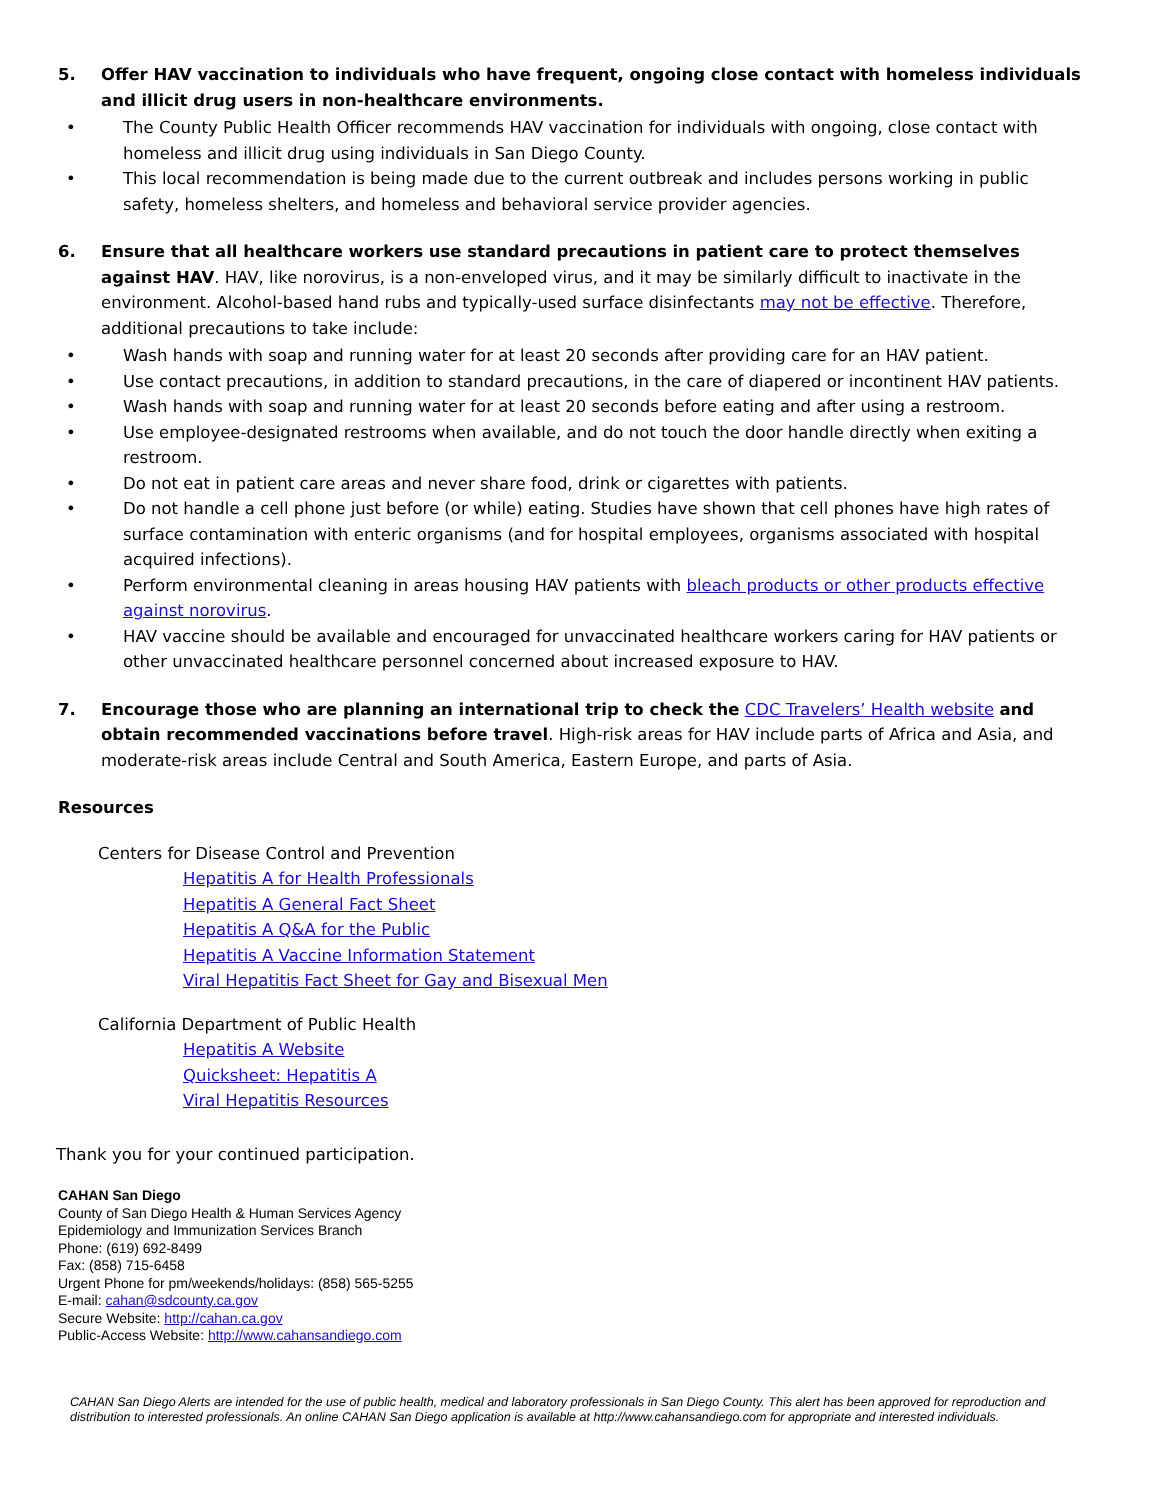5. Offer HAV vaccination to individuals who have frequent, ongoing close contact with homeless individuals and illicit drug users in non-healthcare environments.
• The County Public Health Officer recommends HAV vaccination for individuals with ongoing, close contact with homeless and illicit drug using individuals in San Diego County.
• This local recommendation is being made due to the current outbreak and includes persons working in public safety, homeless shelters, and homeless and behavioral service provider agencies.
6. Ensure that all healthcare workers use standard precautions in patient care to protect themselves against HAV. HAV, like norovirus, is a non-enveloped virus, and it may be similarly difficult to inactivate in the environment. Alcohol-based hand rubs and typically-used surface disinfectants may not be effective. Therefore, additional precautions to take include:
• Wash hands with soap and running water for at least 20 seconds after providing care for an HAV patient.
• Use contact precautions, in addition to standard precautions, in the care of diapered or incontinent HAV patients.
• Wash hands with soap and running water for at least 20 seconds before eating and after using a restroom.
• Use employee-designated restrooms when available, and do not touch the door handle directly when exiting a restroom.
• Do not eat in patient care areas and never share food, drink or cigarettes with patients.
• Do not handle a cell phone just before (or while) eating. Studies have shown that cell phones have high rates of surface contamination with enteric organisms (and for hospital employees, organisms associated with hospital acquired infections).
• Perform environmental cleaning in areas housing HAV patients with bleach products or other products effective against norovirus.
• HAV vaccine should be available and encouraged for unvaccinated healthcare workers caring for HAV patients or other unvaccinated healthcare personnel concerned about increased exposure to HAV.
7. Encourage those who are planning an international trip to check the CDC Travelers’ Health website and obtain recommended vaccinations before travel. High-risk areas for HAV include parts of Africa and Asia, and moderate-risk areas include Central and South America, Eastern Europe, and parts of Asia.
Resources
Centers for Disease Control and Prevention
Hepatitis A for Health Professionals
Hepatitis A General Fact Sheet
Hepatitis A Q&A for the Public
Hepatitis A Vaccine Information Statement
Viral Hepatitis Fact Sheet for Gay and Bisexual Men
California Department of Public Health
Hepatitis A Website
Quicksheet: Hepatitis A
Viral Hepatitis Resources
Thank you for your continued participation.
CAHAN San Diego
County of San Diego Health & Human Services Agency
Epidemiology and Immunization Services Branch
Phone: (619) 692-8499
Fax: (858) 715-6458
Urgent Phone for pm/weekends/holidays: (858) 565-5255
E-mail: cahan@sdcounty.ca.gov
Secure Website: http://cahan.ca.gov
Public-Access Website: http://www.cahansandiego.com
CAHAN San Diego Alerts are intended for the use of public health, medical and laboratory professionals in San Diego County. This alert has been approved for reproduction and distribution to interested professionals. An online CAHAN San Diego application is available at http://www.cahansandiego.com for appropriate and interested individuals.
^^^^^^^^
What is required:
Pictures are to be dropped, and every record is to be copied exactly.

Final answer:
5. Offer HAV vaccination to individuals who have frequent, ongoing close contact with homeless individuals and illicit drug users in non-healthcare environments.
• The County Public Health Officer recommends HAV vaccination for individuals with ongoing, close contact with homeless and illicit drug using individuals in San Diego County.
• This local recommendation is being made due to the current outbreak and includes persons working in public safety, homeless shelters, and homeless and behavioral service provider agencies.
6. Ensure that all healthcare workers use standard precautions in patient care to protect themselves against HAV. HAV, like norovirus, is a non-enveloped virus, and it may be similarly difficult to inactivate in the environment. Alcohol-based hand rubs and typically-used surface disinfectants may not be effective. Therefore, additional precautions to take include:
• Wash hands with soap and running water for at least 20 seconds after providing care for an HAV patient.
• Use contact precautions, in addition to standard precautions, in the care of diapered or incontinent HAV patients.
• Wash hands with soap and running water for at least 20 seconds before eating and after using a restroom.
• Use employee-designated restrooms when available, and do not touch the door handle directly when exiting a restroom.
• Do not eat in patient care areas and never share food, drink or cigarettes with patients.
• Do not handle a cell phone just before (or while) eating. Studies have shown that cell phones have high rates of surface contamination with enteric organisms (and for hospital employees, organisms associated with hospital acquired infections).
• Perform environmental cleaning in areas housing HAV patients with bleach products or other products effective against norovirus.
• HAV vaccine should be available and encouraged for unvaccinated healthcare workers caring for HAV patients or other unvaccinated healthcare personnel concerned about increased exposure to HAV.
7. Encourage those who are planning an international trip to check the CDC Travelers’ Health website and obtain recommended vaccinations before travel. High-risk areas for HAV include parts of Africa and Asia, and moderate-risk areas include Central and South America, Eastern Europe, and parts of Asia.
Resources
Centers for Disease Control and Prevention
Hepatitis A for Health Professionals
Hepatitis A General Fact Sheet
Hepatitis A Q&A for the Public
Hepatitis A Vaccine Information Statement
Viral Hepatitis Fact Sheet for Gay and Bisexual Men
California Department of Public Health
Hepatitis A Website
Quicksheet: Hepatitis A
Viral Hepatitis Resources
Thank you for your continued participation.
CAHAN San Diego
County of San Diego Health & Human Services Agency
Epidemiology and Immunization Services Branch
Phone: (619) 692-8499
Fax: (858) 715-6458
Urgent Phone for pm/weekends/holidays: (858) 565-5255
E-mail: cahan@sdcounty.ca.gov
Secure Website: http://cahan.ca.gov
Public-Access Website: http://www.cahansandiego.com
CAHAN San Diego Alerts are intended for the use of public health, medical and laboratory professionals in San Diego County. This alert has been approved for reproduction and distribution to interested professionals. An online CAHAN San Diego application is available at http://www.cahansandiego.com for appropriate and interested individuals.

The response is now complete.